Comunicação em Fisioterapia Desportiva
É dada cada vez mais ênfase à forma como a comunicação entre Fisioterapeuta e paciente influencia, não só a adesão terapêutica, mas também os resultados obtidos da intervenção. Seja qual for a ocasião, o Fisioterapeuta só tem uma oportunidade de estabelecer uma primeira impressão. Se em contexto clínico isto é importante, mas pode ser contornado pelo simples facto de que, terminado o processo de reabilitação (ou, nos casos mais complicados, até antes) o terapeuta e o paciente não voltam a encontrar-se, no desporto isto não sucede.
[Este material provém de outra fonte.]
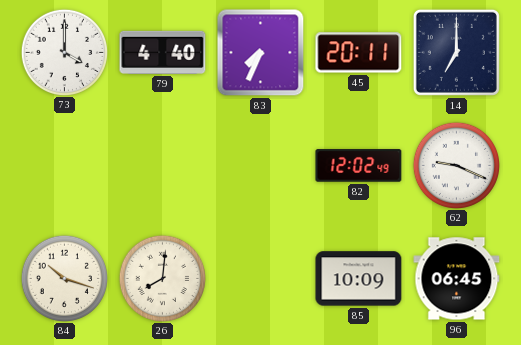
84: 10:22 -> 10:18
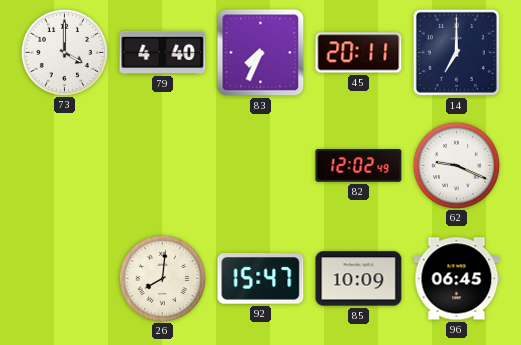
84: 10:18 -> none
92: none -> 15:47
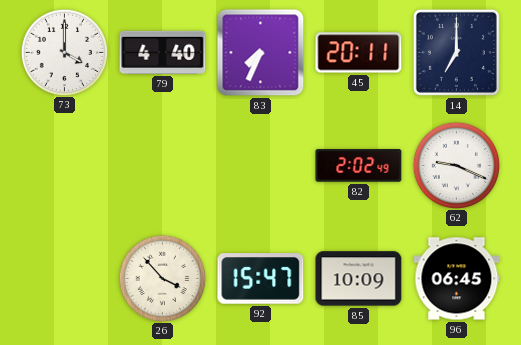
82: 12:02 -> 2:02
26: 8:01 -> 3:53
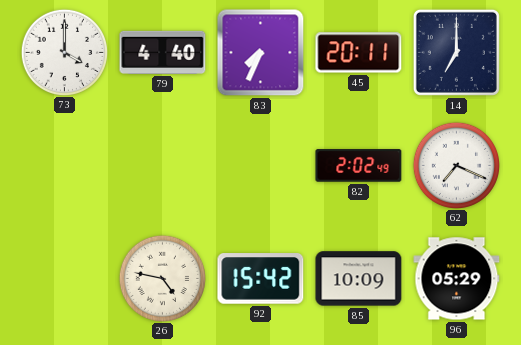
62: 9:19 -> 7:19
26: 3:53 -> 4:47
92: 15:47 -> 15:42
96: 06:45 -> 05:29
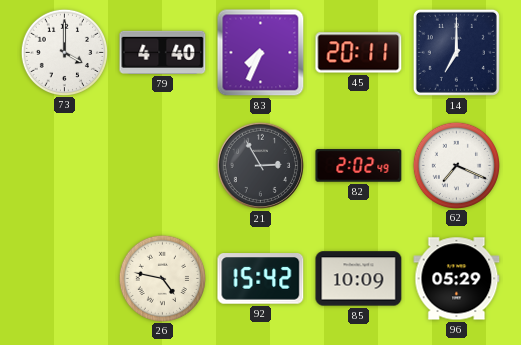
21: none -> 2:55
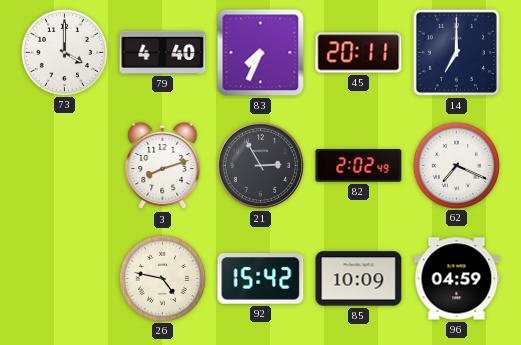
3: none -> 8:12
96: 05:29 -> 04:59
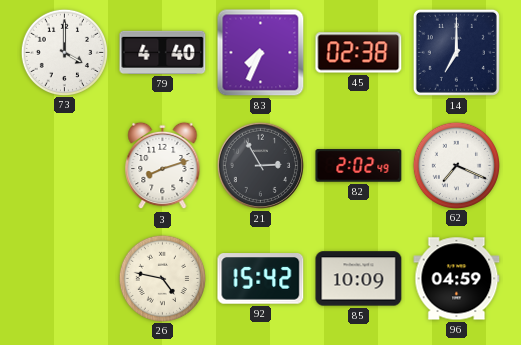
45: 20:11 -> 02:38
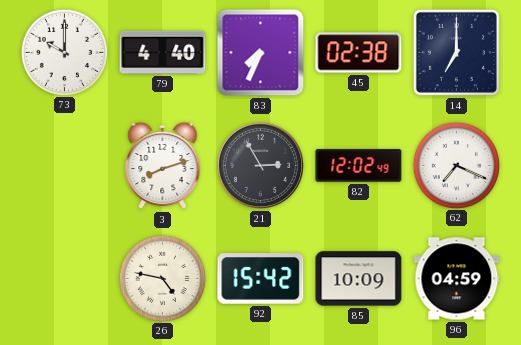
73: 4:00 -> 10:00
82: 2:02 -> 12:02
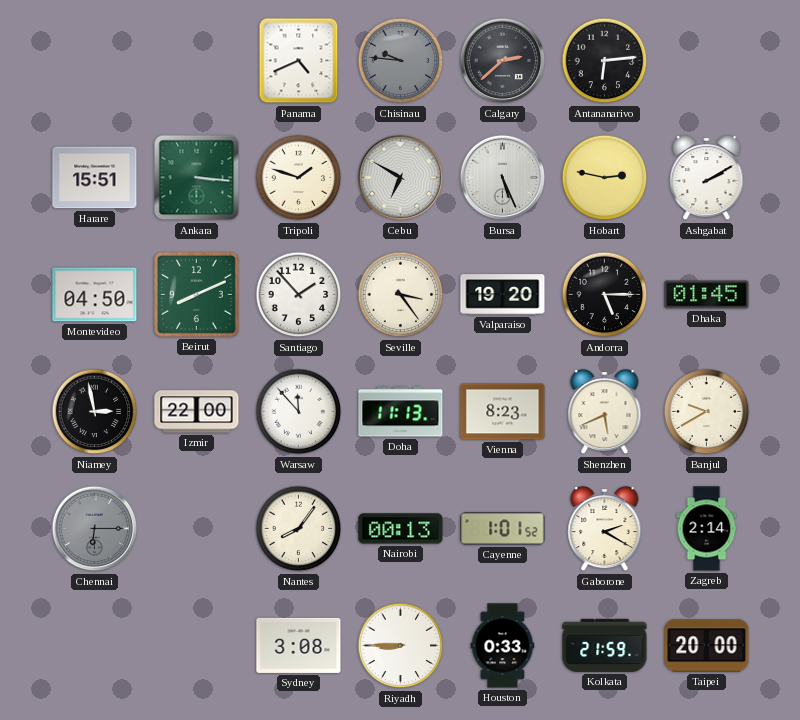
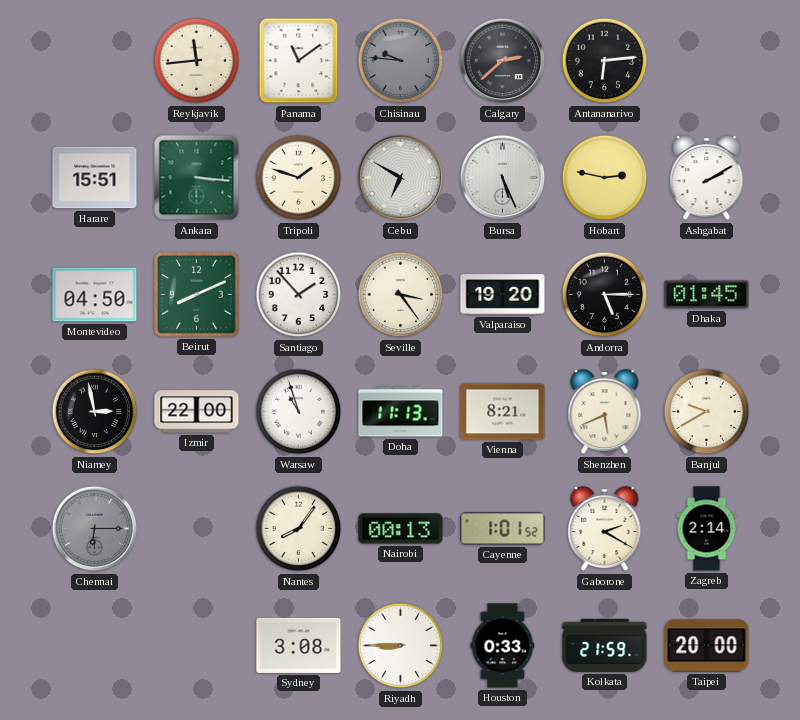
Reykjavik: none -> 11:44
Panama: 4:41 -> 11:09
Warsaw: 11:53 -> 10:57
Vienna: 8:23 -> 8:21
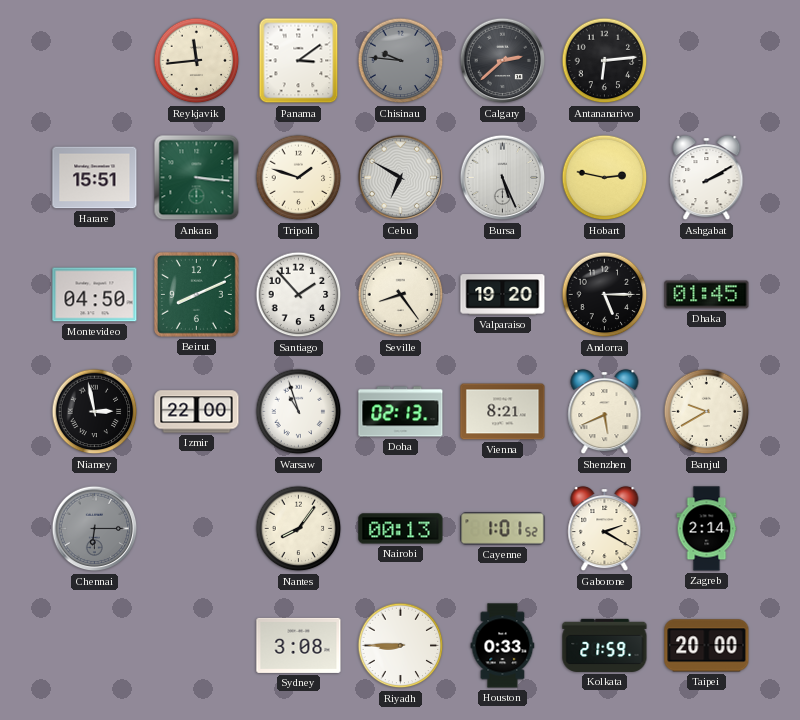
Panama: 11:09 -> 3:09
Seville: 3:24 -> 8:24
Doha: 11:13 -> 02:13
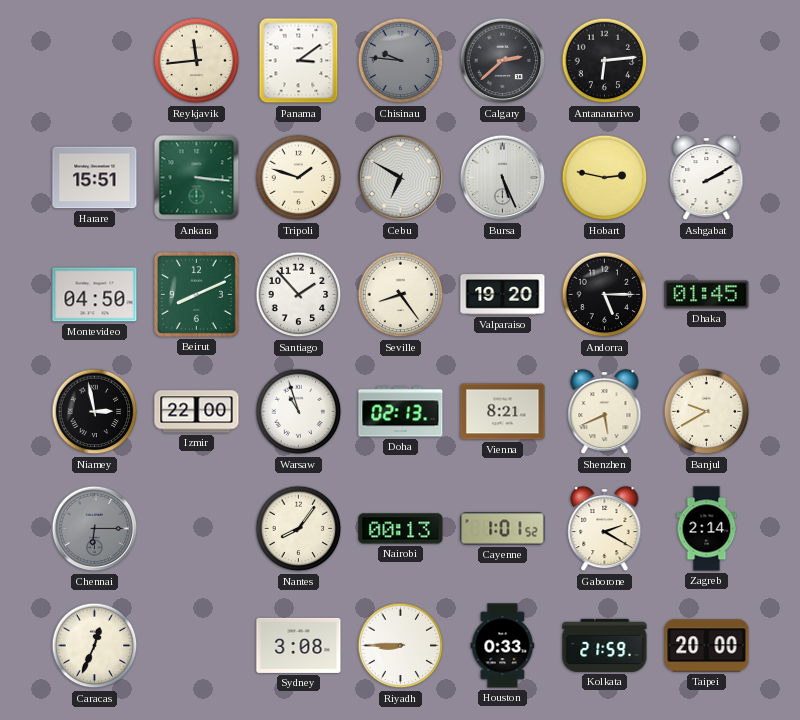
Caracas: none -> 12:34
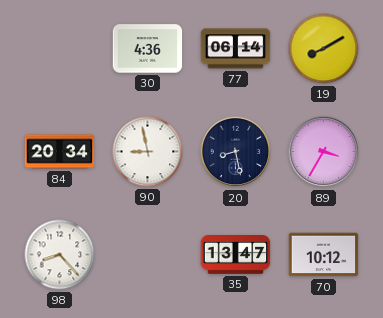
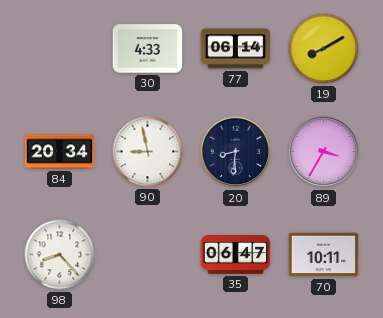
30: 4:36 -> 4:33
20: 8:28 -> 8:31
35: 13:47 -> 06:47
70: 10:12 -> 10:11
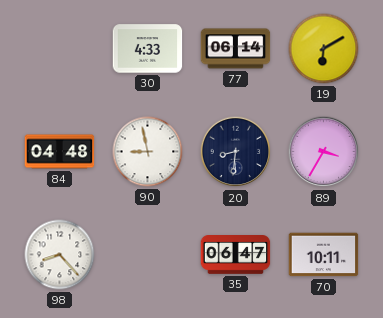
19: 8:10 -> 6:10
84: 20:34 -> 04:48
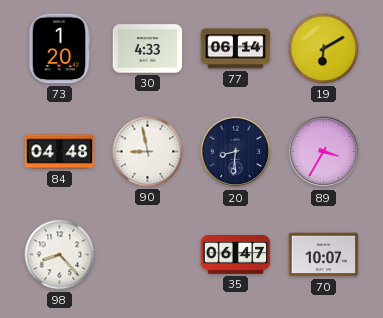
73: none -> 1:20
70: 10:11 -> 10:07
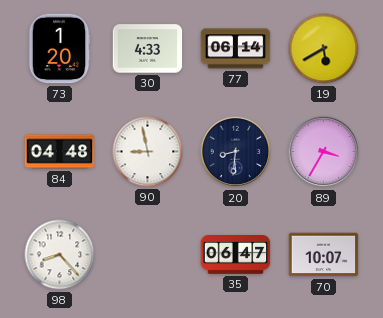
19: 6:10 -> 5:40
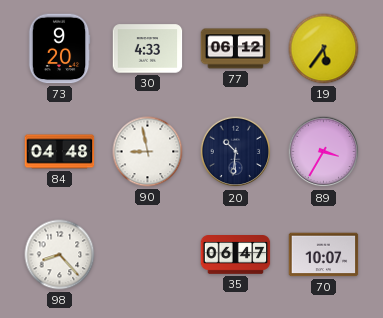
73: 1:20 -> 9:20
77: 06:14 -> 06:12
19: 5:40 -> 5:36
20: 8:31 -> 10:31
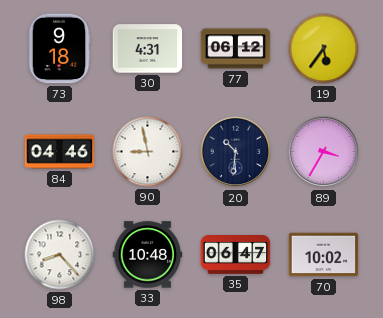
73: 9:20 -> 9:18
30: 4:33 -> 4:31
84: 04:48 -> 04:46
33: none -> 10:48
70: 10:07 -> 10:02
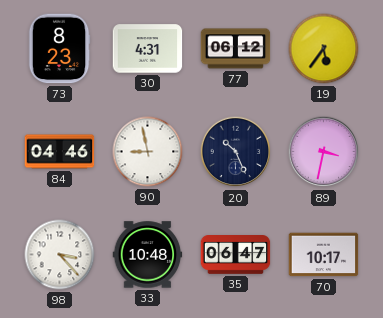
73: 9:18 -> 8:23
20: 10:31 -> 10:26
89: 3:35 -> 3:32
98: 8:23 -> 3:23
70: 10:02 -> 10:17
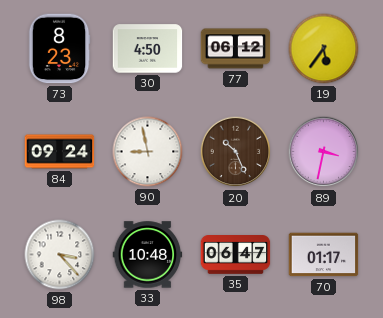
30: 4:31 -> 4:50
84: 04:46 -> 09:24
20 dial: navy -> brown
70: 10:17 -> 01:17
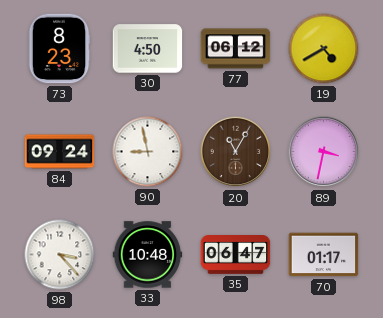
19: 5:36 -> 4:40
20: 10:26 -> 11:05
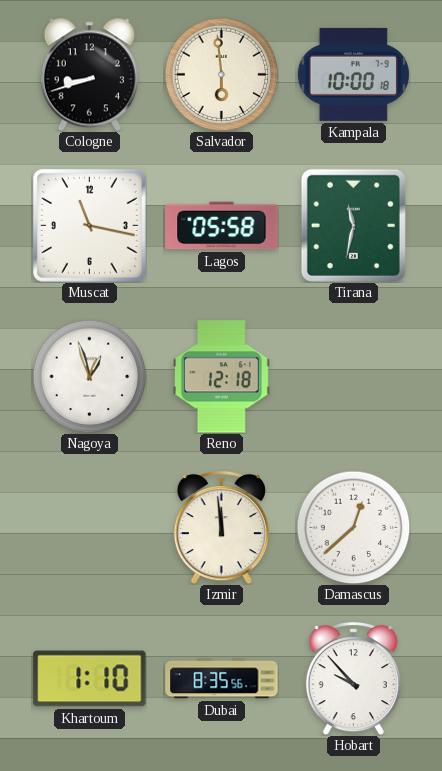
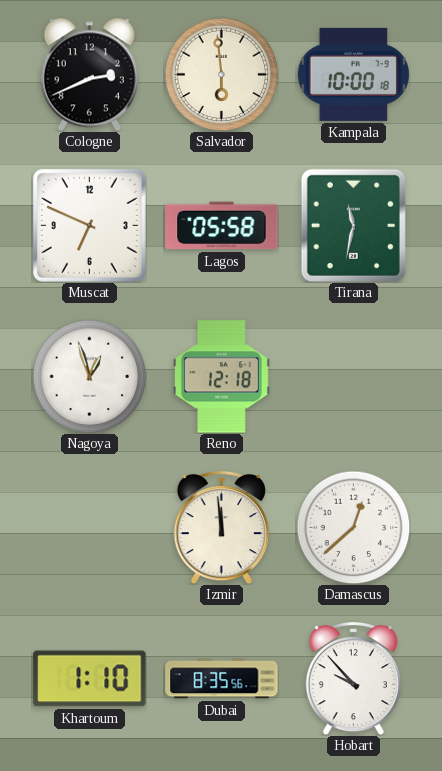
Cologne: 8:42 -> 2:41
Muscat: 11:17 -> 6:49
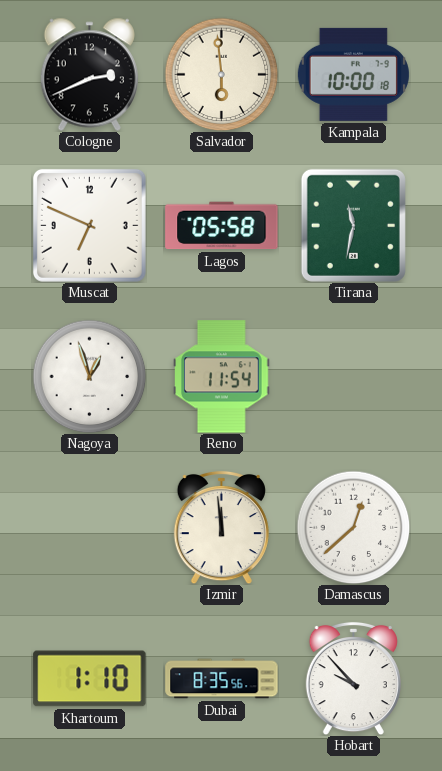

Precisamos então de colocar em cima da mesa a forma como comunicamos com os nossos atletas. No desporto, m muitos casos, o Departamento Médico é o local onde os atletas passam grande parte do seu tempo, seja a precisar de cuidados médicos ou não, Isto, tendo em consideração também que o processo de criação de confiança está constantemente a acontecer e que em todos os momentos, quer queira quer não, o fisioterapeuta está a ser julgado - e não é uma forma de dizer - pelos atletas, este deve ser altamente profícuo e eficiente na sua forma de comunicar. Eficiente sim, porque a verdade é que quanto mais falarmos, mais nos expômos a dizer algo que possa ser errado ou simplesmente mal-interpretado pelos atletas.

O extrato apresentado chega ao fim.